How to verify (using eqn_count_pprof): If you configure JAX_DUMP_IR_TO=/tmp/jax_ir and JAX_DUMP_IR_MODES=eqn_count_pprof, JAX dumps a pprof-compatible profile where each sample corresponds to a primitive equation in the Jaxpr. The stack trace of each equation points to the exact line of Python code where that equation was created.

For example, consider a function with a long unrolled Python for loop:

import jax
import jax.numpy as jnp

@jax.jit
def unrolled_loop(x):
  # ❌ BAD: Unrolls 5,000 identical add equations into the Jaxpr!
  for _ in range(5000):
    x = x + 1.0
  return x

# Run with JAX_DUMP_IR_TO=/tmp/jax_ir JAX_DUMP_IR_MODES=eqn_count_pprof
unrolled_loop(jnp.zeros(10))

When you examine the resulting profile using pprof -top /tmp/jax_ir/jax_000001_unrolled_loop.eqn_count_pprof, pprof aggregates the equations by line number, immediately revealing the exact Python line responsible for the massive unrolling:

showing top 5 nodes out of 5
      flat  flat%   sum%        cum   cum%
      5000 99.98% 99.98%       5000 99.98%  my_script.py:8 (unrolled_loop)
         1  0.02% 100.0%          1  0.02%  my_script.py:12 (<module>)

Alternatively, you can view the profile as an interactive flame graph in your browser by starting a local pprof web server:

pprof -http=localhost:8080 /tmp/jax_ir/jax_000001_unrolled_loop.eqn_count_pprof

In the web UI, select Flame Graph from the View menu.
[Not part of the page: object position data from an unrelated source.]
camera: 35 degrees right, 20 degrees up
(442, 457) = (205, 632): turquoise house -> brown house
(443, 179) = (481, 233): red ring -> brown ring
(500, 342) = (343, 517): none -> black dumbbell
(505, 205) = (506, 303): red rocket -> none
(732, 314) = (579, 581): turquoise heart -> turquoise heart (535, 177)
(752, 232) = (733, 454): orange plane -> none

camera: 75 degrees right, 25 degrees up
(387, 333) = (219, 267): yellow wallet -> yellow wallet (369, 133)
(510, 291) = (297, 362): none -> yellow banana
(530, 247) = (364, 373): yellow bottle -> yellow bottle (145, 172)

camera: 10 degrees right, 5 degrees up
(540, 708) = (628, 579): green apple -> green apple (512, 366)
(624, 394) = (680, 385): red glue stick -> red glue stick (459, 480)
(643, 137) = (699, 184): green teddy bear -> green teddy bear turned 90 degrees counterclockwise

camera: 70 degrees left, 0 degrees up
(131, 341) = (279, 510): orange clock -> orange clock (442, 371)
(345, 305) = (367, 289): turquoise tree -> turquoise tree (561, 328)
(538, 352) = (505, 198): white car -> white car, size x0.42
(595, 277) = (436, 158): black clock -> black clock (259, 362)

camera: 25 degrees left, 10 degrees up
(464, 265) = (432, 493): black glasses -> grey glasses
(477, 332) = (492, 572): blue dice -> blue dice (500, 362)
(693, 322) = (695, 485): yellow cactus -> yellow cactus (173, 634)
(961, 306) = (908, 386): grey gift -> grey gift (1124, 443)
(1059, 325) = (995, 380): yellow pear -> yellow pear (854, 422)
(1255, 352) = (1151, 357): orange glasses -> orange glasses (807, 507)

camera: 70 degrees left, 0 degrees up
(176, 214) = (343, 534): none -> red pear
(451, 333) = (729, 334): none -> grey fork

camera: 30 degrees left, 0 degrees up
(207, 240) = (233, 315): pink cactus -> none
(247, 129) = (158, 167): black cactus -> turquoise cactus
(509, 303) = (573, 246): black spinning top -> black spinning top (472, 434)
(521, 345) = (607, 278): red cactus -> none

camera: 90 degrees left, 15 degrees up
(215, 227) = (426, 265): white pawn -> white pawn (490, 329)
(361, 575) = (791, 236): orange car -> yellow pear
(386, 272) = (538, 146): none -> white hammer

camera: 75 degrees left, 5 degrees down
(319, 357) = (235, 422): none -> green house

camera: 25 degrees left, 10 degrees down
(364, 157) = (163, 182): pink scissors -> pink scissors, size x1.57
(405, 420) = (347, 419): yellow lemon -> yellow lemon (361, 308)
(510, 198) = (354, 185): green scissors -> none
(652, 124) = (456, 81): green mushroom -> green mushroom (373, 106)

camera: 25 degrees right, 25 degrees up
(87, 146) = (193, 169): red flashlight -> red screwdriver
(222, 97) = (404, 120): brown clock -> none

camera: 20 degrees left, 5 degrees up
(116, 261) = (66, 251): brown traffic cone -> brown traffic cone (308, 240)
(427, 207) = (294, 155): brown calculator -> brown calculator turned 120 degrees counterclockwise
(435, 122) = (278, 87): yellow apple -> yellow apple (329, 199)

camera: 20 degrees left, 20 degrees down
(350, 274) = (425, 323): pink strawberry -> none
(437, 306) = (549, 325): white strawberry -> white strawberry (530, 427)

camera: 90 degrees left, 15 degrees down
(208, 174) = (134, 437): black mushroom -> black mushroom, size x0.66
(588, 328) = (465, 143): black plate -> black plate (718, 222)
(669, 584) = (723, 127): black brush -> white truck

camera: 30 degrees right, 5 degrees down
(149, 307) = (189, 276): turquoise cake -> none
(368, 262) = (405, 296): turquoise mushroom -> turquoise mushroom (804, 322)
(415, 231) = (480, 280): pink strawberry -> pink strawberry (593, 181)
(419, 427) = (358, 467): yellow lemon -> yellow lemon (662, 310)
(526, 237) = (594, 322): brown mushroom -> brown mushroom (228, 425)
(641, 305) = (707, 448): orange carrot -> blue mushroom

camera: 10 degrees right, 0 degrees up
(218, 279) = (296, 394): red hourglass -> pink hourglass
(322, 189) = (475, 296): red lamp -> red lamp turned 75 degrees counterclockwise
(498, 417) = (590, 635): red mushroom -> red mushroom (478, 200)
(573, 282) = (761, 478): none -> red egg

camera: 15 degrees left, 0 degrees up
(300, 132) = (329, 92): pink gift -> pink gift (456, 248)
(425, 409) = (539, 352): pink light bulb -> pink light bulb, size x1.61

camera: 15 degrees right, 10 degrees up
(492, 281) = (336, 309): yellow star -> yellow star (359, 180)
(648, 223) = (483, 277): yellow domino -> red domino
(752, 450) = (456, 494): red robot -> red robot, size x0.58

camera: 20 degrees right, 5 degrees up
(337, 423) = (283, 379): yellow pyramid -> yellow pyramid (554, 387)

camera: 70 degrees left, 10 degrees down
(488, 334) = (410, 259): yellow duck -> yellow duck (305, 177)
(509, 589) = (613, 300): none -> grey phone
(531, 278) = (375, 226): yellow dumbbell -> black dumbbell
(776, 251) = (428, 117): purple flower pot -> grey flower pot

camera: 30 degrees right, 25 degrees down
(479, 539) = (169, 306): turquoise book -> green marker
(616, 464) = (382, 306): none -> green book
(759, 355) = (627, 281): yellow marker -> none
This appears as a single massive horizontal bar taking up 99.98% of the total profile width pinpointing line 8:

pprof web UI flame graph

The Fix: Rewrite your code to make use of JAX’s structured control flow primitives (such as jax.lax.scan).

If your code makes use of many arrays with different variable shapes across loop iterations, make use of functions like jax.numpy.where to do your computation on padded arrays with fixed shapes.

Gotcha: Varying Shapes and Dtypes#

XLA specializes compiled binaries to exact tensor dimensions and dtypes.

Symptom: Retracing and recompiling whenever a dynamic batch size (e.g., final partial batch in a dataset) or variable sequence length occurs.
The Fix: Pad dynamic batches to a fixed bucket size (e.g., batch_size=32), or leverage JAX’s experimental support for polymorphic shapes (jax.export) which can reduce the number of times the code needs to be traced and lowered, but does not reduce the number of compilations.